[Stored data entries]
Segment Open
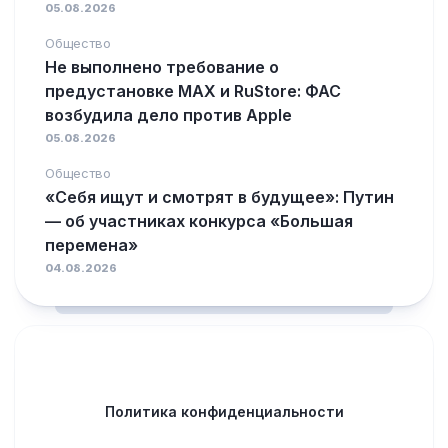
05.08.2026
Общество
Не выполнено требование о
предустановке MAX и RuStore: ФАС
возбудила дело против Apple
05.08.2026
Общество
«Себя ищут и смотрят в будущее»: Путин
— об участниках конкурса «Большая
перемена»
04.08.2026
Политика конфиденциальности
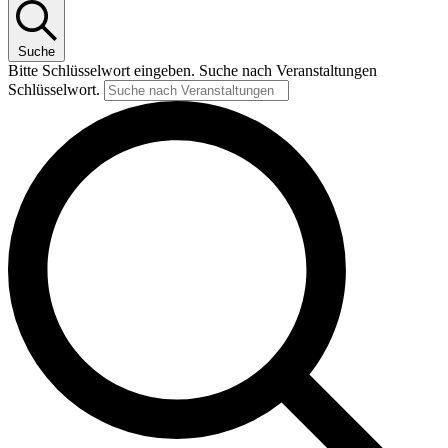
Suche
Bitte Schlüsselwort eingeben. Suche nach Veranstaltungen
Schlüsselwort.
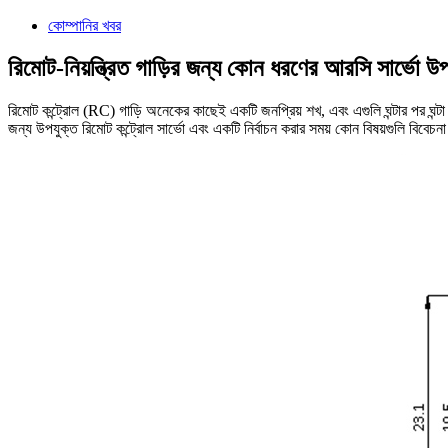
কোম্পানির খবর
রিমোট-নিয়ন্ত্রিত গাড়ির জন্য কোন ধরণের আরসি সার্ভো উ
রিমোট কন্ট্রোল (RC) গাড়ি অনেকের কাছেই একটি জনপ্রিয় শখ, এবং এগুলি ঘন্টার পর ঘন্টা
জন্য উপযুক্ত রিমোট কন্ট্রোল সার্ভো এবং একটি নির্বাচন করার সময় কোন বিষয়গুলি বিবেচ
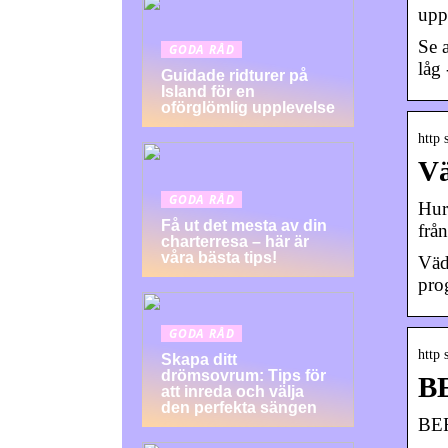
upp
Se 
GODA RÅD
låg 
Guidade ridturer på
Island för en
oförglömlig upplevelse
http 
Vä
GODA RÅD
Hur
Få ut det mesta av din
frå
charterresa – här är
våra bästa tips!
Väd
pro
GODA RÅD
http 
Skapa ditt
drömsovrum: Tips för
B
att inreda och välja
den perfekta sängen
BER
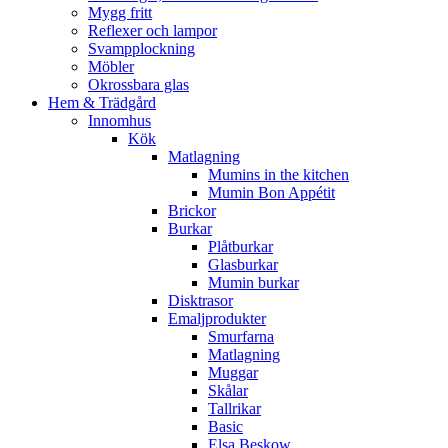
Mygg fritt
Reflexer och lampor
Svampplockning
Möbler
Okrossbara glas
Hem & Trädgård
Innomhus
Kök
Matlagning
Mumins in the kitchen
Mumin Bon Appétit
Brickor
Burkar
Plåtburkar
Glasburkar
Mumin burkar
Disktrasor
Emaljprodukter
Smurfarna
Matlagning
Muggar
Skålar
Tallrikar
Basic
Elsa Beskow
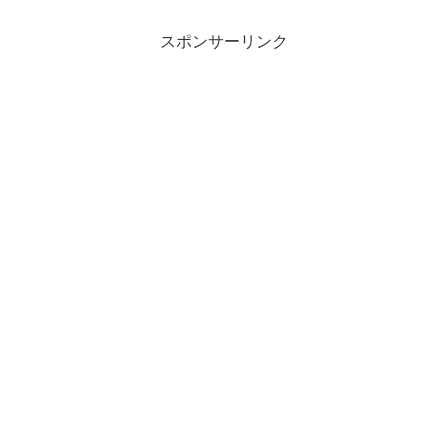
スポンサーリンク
Segment Closed
Segment Open
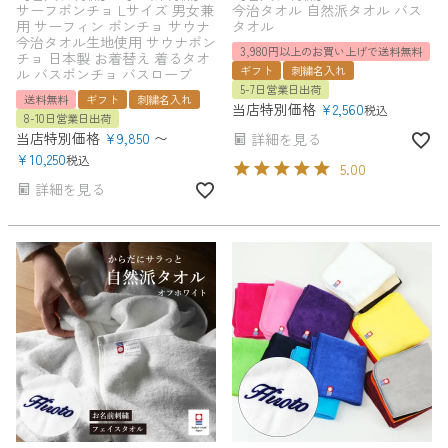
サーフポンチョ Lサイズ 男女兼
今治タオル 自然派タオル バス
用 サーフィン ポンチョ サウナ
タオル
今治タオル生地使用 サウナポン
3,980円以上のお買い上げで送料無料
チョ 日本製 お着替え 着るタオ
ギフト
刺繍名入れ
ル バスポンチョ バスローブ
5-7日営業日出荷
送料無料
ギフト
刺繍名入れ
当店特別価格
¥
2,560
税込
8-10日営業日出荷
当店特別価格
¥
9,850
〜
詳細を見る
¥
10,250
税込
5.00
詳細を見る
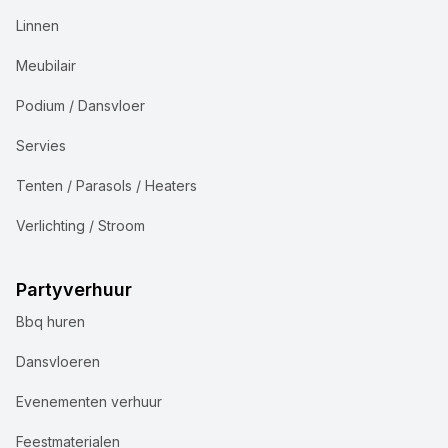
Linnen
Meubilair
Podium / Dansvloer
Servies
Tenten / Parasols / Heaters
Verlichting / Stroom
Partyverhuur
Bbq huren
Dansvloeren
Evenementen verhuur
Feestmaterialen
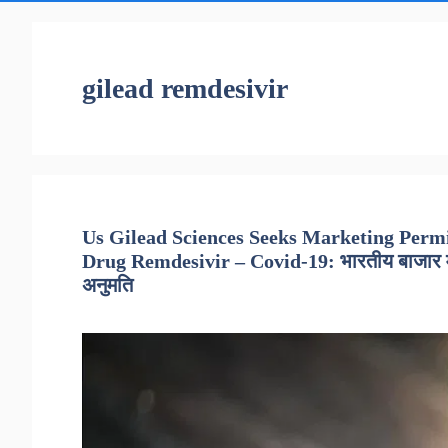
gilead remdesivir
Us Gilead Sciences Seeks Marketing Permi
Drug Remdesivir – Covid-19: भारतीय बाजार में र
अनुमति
Segment Closed
All of the lines above that carry the string "Suche" need to be found and copied.

Suche
Bitte Schlüsselwort eingeben. Suche nach Veranstaltungen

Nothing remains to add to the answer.